Is it worth reducing the number of parameters in GLSL function calls?

The GLSL 4.5 specification states that all in parameters of a GLSL function call will be passed by value, i.e., they will be copied at call time. Now, this does not have the same implications as for host code, but in general, unnecessary copies are a performance drag.

There are dozens of discussions about this topic, which most often end with the argument “the compiler will probably optimize this anyway”. However, this claim or assumption is never backed by any hard data or inside knowledge. Could you please provide some insight to what extent this is actually the case?

I want to highlight my current use case. In our visualization software, we implemented a new heightfield sampler which is quite complex. The actual sample function calls a lot of other functions for position clamping, index conversions, validity checks, data fetches, interpolation, … All of these functions somehow depend on a specific heightfield, so the code looks like this:

struct AdaptiveGrid
{
	bool mIsCompact;
	bool mHasValidArray;
	vec2 mOrigin;
	vec2 mUpper;
	vec2 mLevel0CellSize;
	ivec2 mLevel0Dimensions;
	index_t mDataSize;
	index_t mNumNodes;
	index_t mNumCells;
	index_t mNumPositions;
	vec2 mMaxExtrapolationDistances;

	restrict readonly vec8Idx* mInterpolationPatchIndices;
	restrict readonly vec4Idx* mInterpolationPatches;
	restrict readonly vec4Idx* mChildIndices;
	restrict readonly index_t* mNodeToCellIndices;
	restrict readonly index_t* mCellToDataIndices;
	restrict readonly vec4* mNodePositions;
	restrict readonly uint8_t* mValidArray;
};

index_t convertCellToDataIndex(AdaptiveGrid grid, index_t cellIndex)
{
	...
}

index_t convertNodeToCellIndex(AdaptiveGrid grid, index_t nodeIndex)
{
	...
}

vec4Idx getInterpolationPatch(AdaptiveGrid grid, index_t nodeIndex, vec2 samplePosition)
{
	index_t cellIndex = convertNodeToCellIndex(grid, nodeIndex);

	...
}

bool fetchValueOfCell(AdaptiveGrid grid, restrict readonly float* field, index_t cellIndex, out float value)
{
	index_t dataIndex = convertCellToDataIndex(grid, cellIndex);

	...
}

bool sample(AdaptiveGrid grid, restrict readonly float* field, vec2 position, out float value)
{
	vec2 clampedPosition = clampPosition(grid, position);
	index_t nodeIndex = getNodeIndex(grid, clampedPosition);
	vec4Idx interpolationPatch = getInterpolationPatch(grid, nodeIndex, clampedPosition);

	if (...)
	{
		return fetchValueOfCell(grid, field, convertNodeToCellIndex(grid, nodeIndex), value);
	}

	for (int vertexIndex = 0; vertexIndex < 4; vertexIndex++)
	{
		index_t currentCellIndex = convertNodeToCellIndex(grid, currentNodeIndex);

		if (fetchValueOfCell(grid, field, currentCellIndex, currentValue))
		{
			...
		}
	}

	...
}

As you can see, there are a lot of helper functions that depend on members of an AdaptiveGrid struct, of which there exist several at runtime. As the code is written and the function calling convention is specified, the grid struct would be passed down to each of these helper function calls and copied in vain. I assume there would be around one hundred copies of this struct for each sample call.

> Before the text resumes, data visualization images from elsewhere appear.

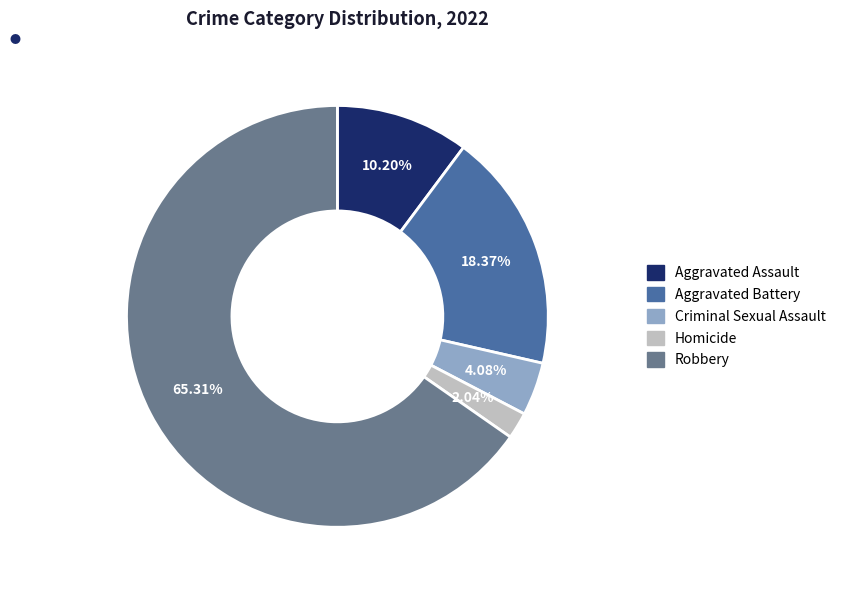

What is the ratio of the value at Aggravated Assault to the value at Criminal Sexual Assault?

2.5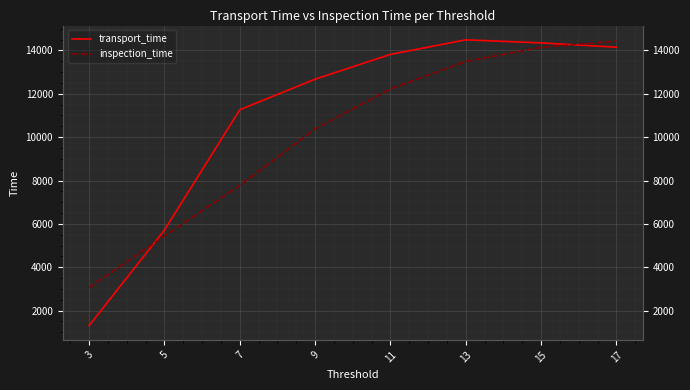

What is the sum of the transport_time values at 11 and 15?

28165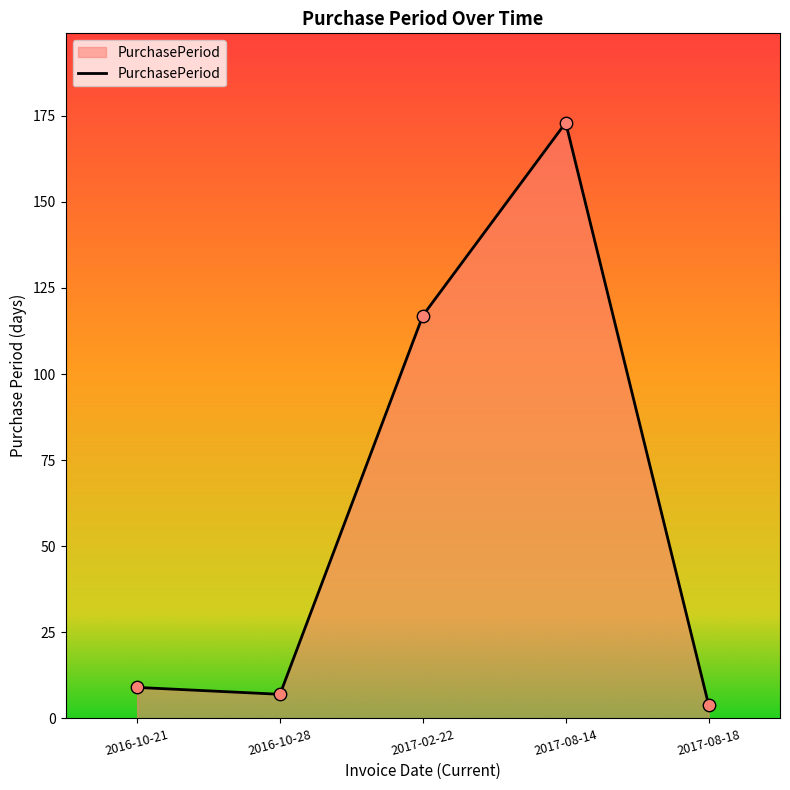

Which has a higher value, 2017-08-14 or 2017-08-18?

2017-08-14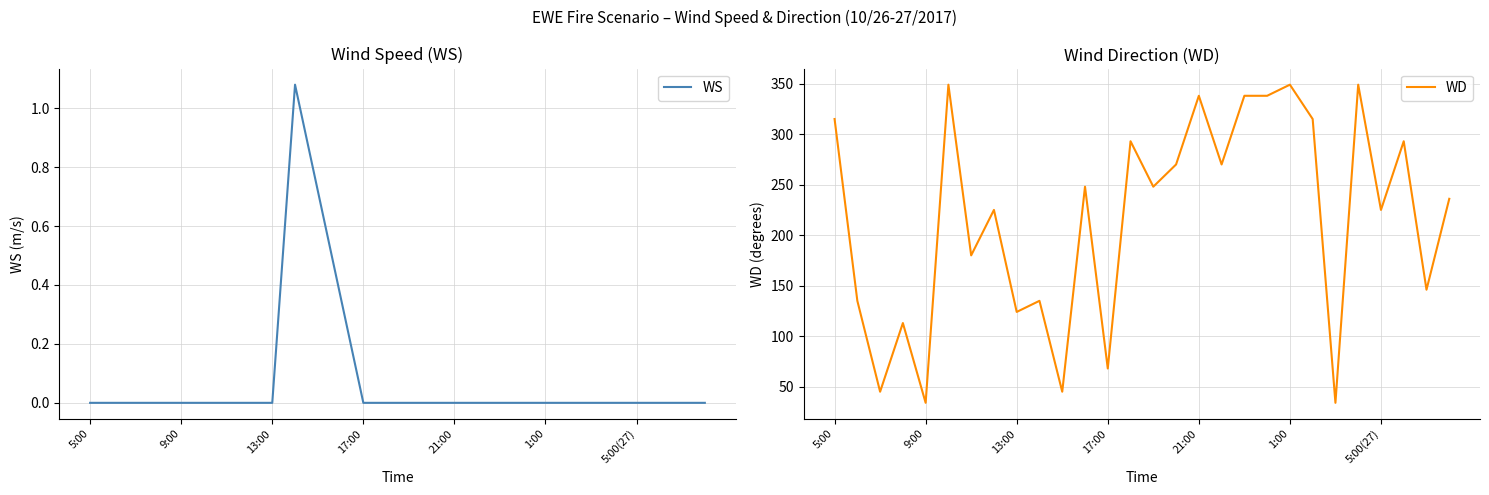

True or false: WS and WD intersect in this chart.

False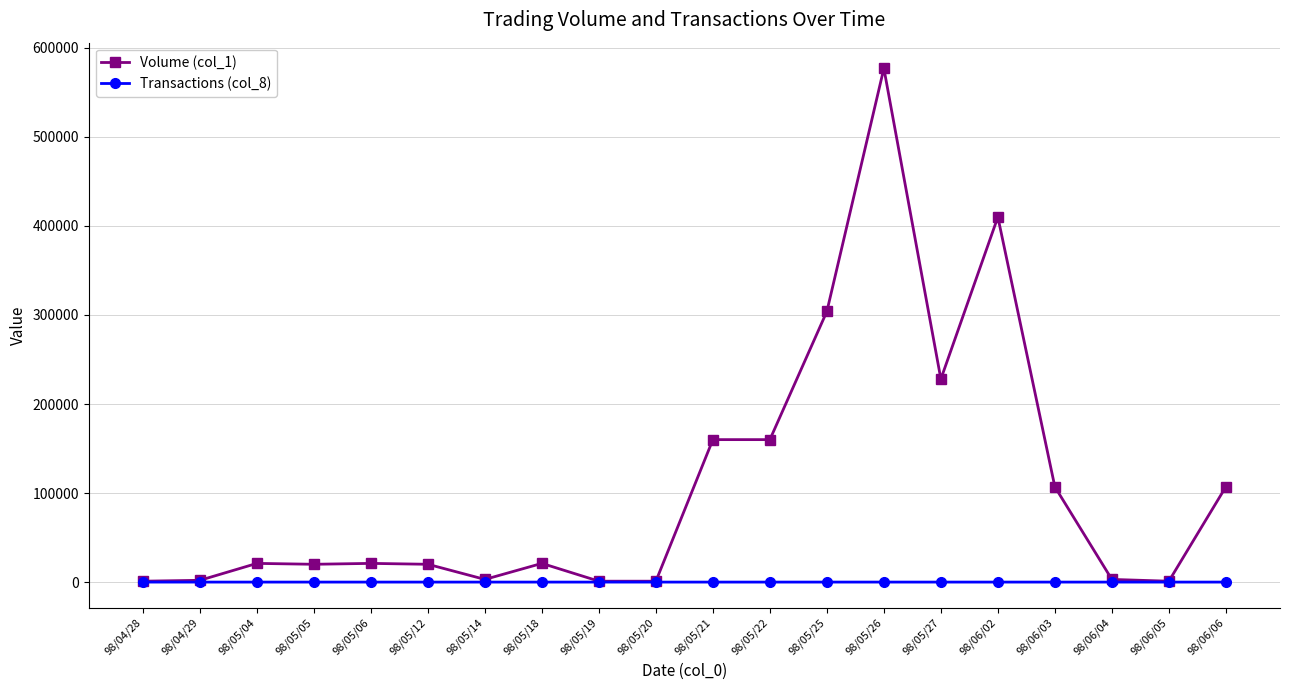

Rank the series by their maximum value, from lowest to highest.

Transactions (col_8), Volume (col_1)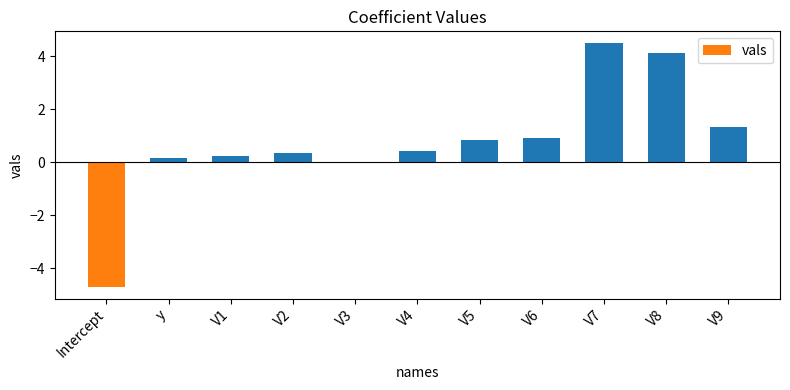

What is the difference between the values at V2 and V7?

4.1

It would, of course, be possible to move all the helper functions’ code into the sample function to avoid any function parameter copies, which would result in code duplications and a very huge main function that is very hard to maintain.

My question is: Would this pay off? Or am I imagining something that Nvidia’s GLSL compiler is already doing? Since the shaders run in a stackless environment, I assume there is quite large potential for inlining and I assume this is already being done extensively. But could manual sausage code still improve the performance? We optimize our software for use with Nvidia hardware, so getting a statement about Nvidia’s GLSL compiler would suffice for our needs.

We’d appreciate a response, as trying and profiling the sausage code version would take several days.